When I wrote my review of Snowpiecer, Kate Elliott made an interesting comment. She said, "Most of my trouble with this film as I watched it came about because I went in with expectations that it was going to be a science fiction film about what it would be like to live on Earth after the world froze, and it is actually (as you so carefully discuss here) an entirely different film."
I experienced the same feeling with Shadow of the Vampire. I initially went into the film with the mindset that the movie was horror (thank you, Netflix, for that erroneous marketing). That expectation almost caused me to shut the movie down at one point.

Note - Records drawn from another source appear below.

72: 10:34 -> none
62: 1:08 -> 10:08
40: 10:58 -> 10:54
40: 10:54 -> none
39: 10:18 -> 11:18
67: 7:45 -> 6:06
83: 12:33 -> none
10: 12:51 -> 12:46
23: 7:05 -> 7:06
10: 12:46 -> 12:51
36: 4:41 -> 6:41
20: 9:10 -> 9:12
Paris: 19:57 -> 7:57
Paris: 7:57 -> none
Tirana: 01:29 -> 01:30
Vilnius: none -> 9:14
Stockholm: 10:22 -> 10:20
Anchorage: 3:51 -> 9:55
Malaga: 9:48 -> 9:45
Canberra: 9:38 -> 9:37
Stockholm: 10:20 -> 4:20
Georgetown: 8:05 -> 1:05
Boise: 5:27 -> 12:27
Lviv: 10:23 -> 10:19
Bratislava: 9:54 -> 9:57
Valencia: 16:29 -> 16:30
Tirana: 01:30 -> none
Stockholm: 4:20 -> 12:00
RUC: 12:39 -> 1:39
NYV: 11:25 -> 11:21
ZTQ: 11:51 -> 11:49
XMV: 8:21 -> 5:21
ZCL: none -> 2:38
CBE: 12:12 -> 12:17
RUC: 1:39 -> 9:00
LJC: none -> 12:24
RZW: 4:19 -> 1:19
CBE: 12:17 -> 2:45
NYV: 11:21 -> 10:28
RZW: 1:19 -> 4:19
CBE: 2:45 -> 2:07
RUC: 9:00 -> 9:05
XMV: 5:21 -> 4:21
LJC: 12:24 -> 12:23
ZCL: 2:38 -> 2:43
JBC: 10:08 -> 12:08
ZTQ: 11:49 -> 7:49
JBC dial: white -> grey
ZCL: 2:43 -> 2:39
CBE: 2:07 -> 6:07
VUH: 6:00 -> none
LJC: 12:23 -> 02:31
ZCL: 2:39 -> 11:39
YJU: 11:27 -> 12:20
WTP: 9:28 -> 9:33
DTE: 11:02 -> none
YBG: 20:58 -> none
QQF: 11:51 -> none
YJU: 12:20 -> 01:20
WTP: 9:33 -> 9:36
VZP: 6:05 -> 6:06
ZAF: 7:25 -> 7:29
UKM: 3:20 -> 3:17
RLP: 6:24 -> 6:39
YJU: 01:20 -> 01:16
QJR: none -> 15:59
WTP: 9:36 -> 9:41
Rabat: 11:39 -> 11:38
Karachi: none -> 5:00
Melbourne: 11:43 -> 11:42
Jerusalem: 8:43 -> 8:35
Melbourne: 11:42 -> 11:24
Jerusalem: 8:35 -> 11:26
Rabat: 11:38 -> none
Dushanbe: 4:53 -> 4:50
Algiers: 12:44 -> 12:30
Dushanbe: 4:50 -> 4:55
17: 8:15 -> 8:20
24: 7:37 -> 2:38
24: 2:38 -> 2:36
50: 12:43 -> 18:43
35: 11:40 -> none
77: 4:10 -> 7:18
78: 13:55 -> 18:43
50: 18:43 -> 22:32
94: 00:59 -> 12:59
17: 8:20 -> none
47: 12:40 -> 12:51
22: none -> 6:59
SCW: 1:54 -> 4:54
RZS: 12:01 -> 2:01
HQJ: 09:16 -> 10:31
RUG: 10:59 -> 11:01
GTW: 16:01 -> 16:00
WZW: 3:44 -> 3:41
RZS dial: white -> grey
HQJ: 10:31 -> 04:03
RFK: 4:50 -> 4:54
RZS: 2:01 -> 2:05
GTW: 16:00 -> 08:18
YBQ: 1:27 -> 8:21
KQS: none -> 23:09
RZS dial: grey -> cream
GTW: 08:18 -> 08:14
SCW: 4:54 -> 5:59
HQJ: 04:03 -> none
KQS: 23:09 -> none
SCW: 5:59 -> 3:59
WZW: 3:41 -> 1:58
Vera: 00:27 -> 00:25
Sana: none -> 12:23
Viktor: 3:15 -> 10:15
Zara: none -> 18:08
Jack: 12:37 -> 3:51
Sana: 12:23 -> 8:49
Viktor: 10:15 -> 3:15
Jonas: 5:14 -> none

I felt that Malkovich's acting was stylized to the point that it was way over the top, which surprised me, because I've always found him to be such a subtle actor.
Midway through the movie, I realized that this film wasn't intended to be horror at all. Shadow of the Vampire is a comedy, but not in the slapstick comedic form most modern audiences are used to seeing. This is a coy film that says almost as much about the art of making movies as it shreds the fallacy of the vampire as a romantic figure.
The movie is a fictitious account of the making of the classic silent film Nosferatu, and alleges that the German director, Frederich Wilhelm Murnau (played by John Malkovich) found a real vampire to star as Count Orlok (Willem Dafoe, almost unrecognizable in his make-up). Murnau tells his film crew that "Max Schreck" is an obscure character actor, who sinks himself into his roles so thoroughly that he will wear make-up and portray the vampire even when they are not filming. This form of method acting will lend believability to the shots and bring greatness to the film. What Murnau doesn't tell his crew is that he has made a pact with Schreck to allow the vampire to feed on his crew while they are filming. In return, Murnau has the rare opportunity to film an actual vampire.
Enter Dafoe as the vampire in a nuanced performance filled with humor and poignance. The humor comes during the pantomime of filming the actual scenes. Dafoe's emotional vampire is the perfect foil to Malkovich's fantacial artist. And it is wildly apparent that Dafoe is having fun with the character.
At one point, Murnau tells Schreck to give him an expression of longing, and Schreck merely looks confused. Murnau asks the vampire to think of the one thing that he wants the most. What is the thing that he desires but cannot have? The vampire's countenance softens, and he murmurs, "To see the sun."
And that is how Dafoe renders this vampire ... well, human, if you will. Little moments of longing and sadness for the man he once was. He possesses an animalistic need for survival while being cognizant of his humanity slipping away. He is old and lonely. The hours have become a burden to him, because he is forced to watch others live and die while he endures through the centuries all alone. Dafoe manages to shatter every conceit we entertain about the romance of the vampire and eternal life. There is nothing romantic about Schreck. At the same time, he doesn't give in to despair, and his suffering is almost noble. Like I said: a very nuanced performance that played very well against Malkovich's high-strung director.
A couple of scenes were laugh out loud funny, but overall, the humor was very tongue-in-cheek. Watching them recreate the original scenes from Nosferatu was fun too. In the end, I'm glad I stuck with the film.
So now we're back to expectations. It's so easy to judge a film, or a book, based on expectations created either by myself or marketing ploys. I've always tried to dampen my expectations so I can see more clearly what the artist (the painter, the author, the filmmaker) wanted to bring to their project. Nor am I any more immune to marketing than anyone else, and I, too, can easily make poor judgment calls about a story. Sometimes I have to stop and remember: Not all stories fit neatly into one square box and neither should our expectations.
If you haven't seen Shadow of the Vampire, I highly recommend the film. Just remember to let yourself have fun while watching it.